Escuchar Björk caminando por Islandia es casi una experiencia religiosa

Hoy Björk cumple 52 años sobre el planeta Tierra.

Hoy Björk cumple 52 años. Es el único cumpleaños que me sé de un cantante porque es la primera artista de que me convertí en su fan y siento que me cambió la vida.

Tenía 14 años, estaba en 1º medio. Fue ese 2004 el año que por primera vez escuché parte de una canción, letra y voz que me llamó la atención y que inmediatamente supe que si la buscaba me convertiría en fanático.

Después de algunas búsquedas en Google, llegué a ella. Llegué a Björk y a Hyperballad, el primer mp3 que descargué de ella y que escuché por primera vez de manera completa caminando desde mi casa al colegio en Coyhaique.

Disfrutaba de su voz extraña, de esa mezcla perfecta entre violines y sonidos electrónicos. Me volví loco en poco tiempo, rápidamente me volví un bicho raro respecto a gustos musicales en una época en que la moda masculina era Mago de Oz, Ska-P y el naciente reggaeton. Mientras muchos me criticaban por tener mi Winamp lleno de Björk o incluso molestaban por ser “música gay” o “desconocida”, yo callaba y seguía dando paseos con mis audífonos con el volumen al máximo logrando sentirme en videos musicales al ritmo de Joga, Pagan Poetry, The Modern Things, Human Behaviour, entre muchos otras creaciones maestras.

Con mis audífonos puestos todo estaba bien, todo iba a estar bien. Era feliz.

Si bien después de Volta no he logrado entender bien su música, para mí Björk fue, es y será parte importante mí.

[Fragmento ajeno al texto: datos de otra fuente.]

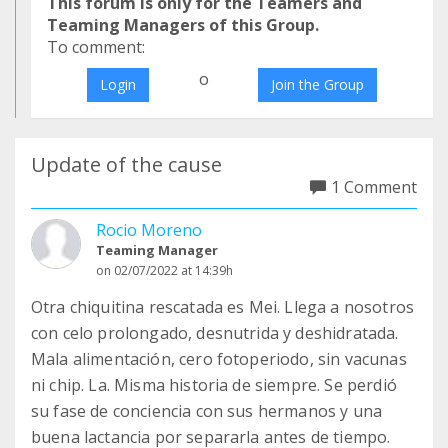
This forum is only for the Teamers and
Teaming Managers of this Group.
To comment:
o
Login
Join the Group
Update of the cause
1 Comment
Rocio Moreno
Teaming Manager
on 02/07/2022 at 14:39h
Otra chiquitina rescatada es Mei. Llega a nosotros
con celo prolongado, desnutrida y deshidratada.
Mala alimentación, cero fotoperiodo, sin vacunas
ni chip. La. Misma historia de siempre. Se perdió
su fase de conciencia con sus hermanos y una
buena lactancia por separarla antes de tiempo.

Siento que haber descubierto su música en esa etapa de la vida tan caótica como es la adolescencia definió la manera como veo la cosas, como las siento y como las interpreto. Recuerdo aquella vez en mi última semana como alumno de cuarto medio que juré que de ir a Europa, Islandia sería un destino obligado. Un destino extraño en el que buscaría un paisaje ideal para ponerme mis audífonos y disfrutar de “Hyperballad”.

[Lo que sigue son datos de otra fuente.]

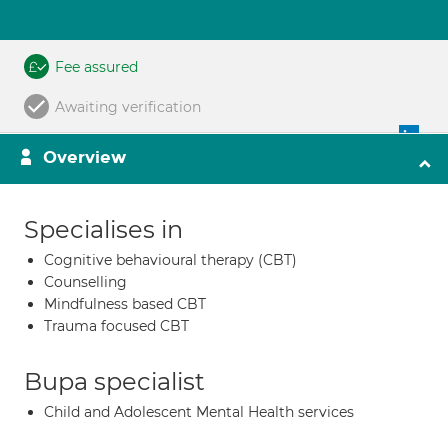
Fee assured
Awaiting verification
Overview
Specialises in
Cognitive behavioural therapy (CBT)
Counselling
Mindfulness based CBT
Trauma focused CBT
Bupa specialist
Child and Adolescent Mental Health services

Después de 10 años de ese juramento que solo yo escuché, llegué a Reikiavik a las once de la noche en un vuelo que despegó de París. A pesar de la gran emoción, tenía un poco de miedo. Temía que tantos años idealizando Islandia podrían significar una profunda decepción… pero no fue así.

Estuve tres días y creo que han sido tres de los mejores días de mi vida. Me junté con dos amigos de Coyhaique que andaban también andaban en Europa y recorrimos las maravillas que ofrece uno de los países más misteriosos del mundo. “Tengo un tema personal con este país”, les dije el primer día que salimos.

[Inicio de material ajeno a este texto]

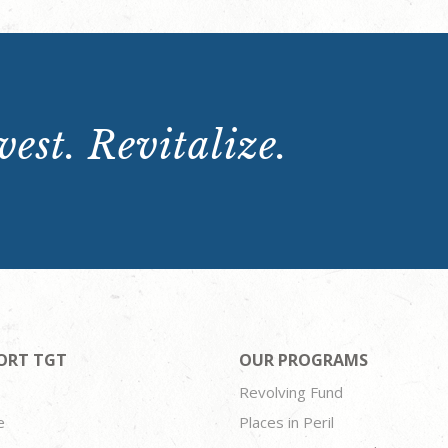
est. Revitalize.
ORT TGT
OUR PROGRAMS
Revolving Fund
e
Places in Peril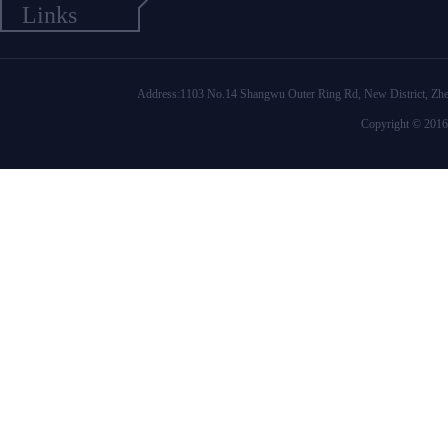
Links
Address:1103 No.14 Shangwu Outer Ring Rd, New District
Copyright © 2016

Visité lugares impronunciables, cumplí un sueño impronunciable viviendo una experiencia impronunciable en cada segundo que caminé por Islandia.

Fue mientras recorríamos Skógafoss cuando aproveché unos minutos de soledad mientras mis amigos caminaban de la mano unos metros más adelante. Saqué mis audífonos, puse el volumen al máximo y dejé que sonara Hyperballad.

I go through all this before you wake up.
So I can feel happier to be safe up here with you…

La escuché dos veces mientras caminaba observando la fuerza del agua, el gris profundo del cielo como si todo fuera una sola gran nube mientras sentía el viento helado contra mi cara. Me detuve un momento, me subí sobre una piedra negra y me quedé quieto pensando y recordando mientras sonaba una vez más el segundo coro gritado de Hyperballad.

Me acordé de mis primeros años como fanático de Björk, me acordé también de cómo mi mente iba a mil por hora imaginando colores, historias, situaciones y todo lo que mi mente libre al ritmo de Post, Homogenic o Debut crearan en un fluir de la conciencia que me gustaba vivir. Pensé también ¿qué me pasó? Con el paso del tiempo esas libertades y seguridades en mi comportamiento fueron desapareciendo, sobre todo cuando ya estaba instalado en Santiago. No sé si habrá sido la ciudad, y no sé cuanto yo mismo me dejé cambiar en cuanto a las cosas que me gustaban.

Respiré hondo y el playlist siguió con All is full of Love y Joga. Empecé a imaginar con la misma intensidad de esa versión mía de 14 años que caminaba seguro de su música y de sus gustos a más de 12 mil kilómetros de Islandia.

Fue inevitable sonreír, fue inevitable emocionarme un poco y dejar que mis ojos se empañaran mirando glaciares ubicados al otro extremo de una playa negra rayada a su vez por un delta que nacía desde el agua que expulsaba Skógafoss.

Estoy en Islandia, pensé. Estoy en Islandia, repetí.

Volvimos al auto y justo comenzó a llover. Me puse los audífonos de nuevo y, mientras el coro gritado de Björk retumbaba en mis tímpanos, miré por la ventana los paisajes y los colores de la isla. De la misma forma como hace 10 años juré venir a Islandia a cumplir un sueño, volví a jurar que nunca más frenaré mi imaginación y que nunca más me privaré de ser feliz como realmente soy.